EuroWire, GENEVA: The World Economic Forum said a new report shows the global economy is being reshaped by faster adoption of artificial intelligence, with technology, debt, demographic change and environmental pressure combining to redefine the conditions for long term growth. The report, titled Growth in the New Economy: Towards a Blueprint, draws on two years of consultations with business leaders, policymakers and experts and uses findings from the Executive Opinion Survey 2025. WEF said the analysis identifies productivity, human capital and resilience as central to growth in a more technology driven era.

The report said advances in artificial intelligence are changing how value is created across industries, while competition between major powers, elevated borrowing levels and shifting populations are adding to the complexity of the economic outlook. It said governments and companies are operating in an environment where traditional growth models are under strain and where new gains are likely to depend more heavily on knowledge, skills and digital capabilities. The findings position AI adoption as a defining feature of the next economic phase rather than a standalone technology trend.
WEF said the blueprint is based on dialogue with nearly 200 leaders and experts and incorporates responses from more than 11,000 executives in 118 countries. It said the report highlights several sectors expected to play an expanding role in future growth, including information technology services, advanced manufacturing, health and leisure. At the same time, the report identifies energy costs and political instability as among the main barriers weighing on business activity, investment decisions and the broader capacity of economies to sustain stronger output over time.
Investment and productivity pressures
The report said the new economy will require stronger links between investment, innovation and workforce development as AI systems spread more widely across business operations. It said productivity gains will not depend on technology alone and will instead require institutions, infrastructure and training systems that allow firms and workers to adapt. WEF also said higher debt levels in many economies are narrowing policy flexibility, making it more difficult for governments to respond to shocks while also funding long term priorities tied to modernization and competitiveness.
The broader institutional backdrop has pointed in a similar direction. Other recent global assessments have found that artificial intelligence is accelerating changes in labor markets and business models, while also increasing pressure on workers to update skills more quickly. Those studies have also shown that AI deployment remains uneven across sectors and countries, suggesting that the economic gains tied to adoption will depend in part on whether firms beyond the largest and most digitally advanced companies can integrate the technology into production, services and decision making at scale.
WEF sectors expected to drive expansion
In identifying the sectors most likely to support future expansion, the report pointed to IT services, advanced manufacturing, health and leisure as areas with capacity to benefit from changing demand patterns and greater use of digital tools. It said those industries are positioned at the intersection of technology, consumer demand and structural change, making them important to the next stage of economic activity. The WEF said the challenge for policymakers will be to support growth while managing trade offs linked to affordability, labor market disruption, public finances and energy security.

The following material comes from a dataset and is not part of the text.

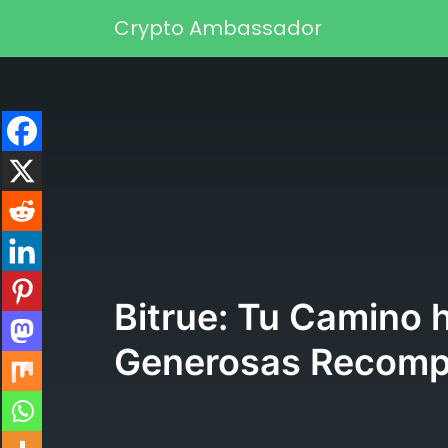
Saltar al contenido
Crypto Ambassador
Navegación principa
Bitrue: Tu Camino 
Generosas Recomp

The findings place WEF’s latest work within a wider debate over how economies can maintain growth in a period marked by rapid technological change and rising structural constraints. By framing artificial intelligence as one of several forces driving a broader economic reset, the report sets out a picture in which productivity, skills and resilience carry greater weight in determining outcomes. It said the choices made by governments, businesses and institutions will shape how effectively economies adjust to this changing environment.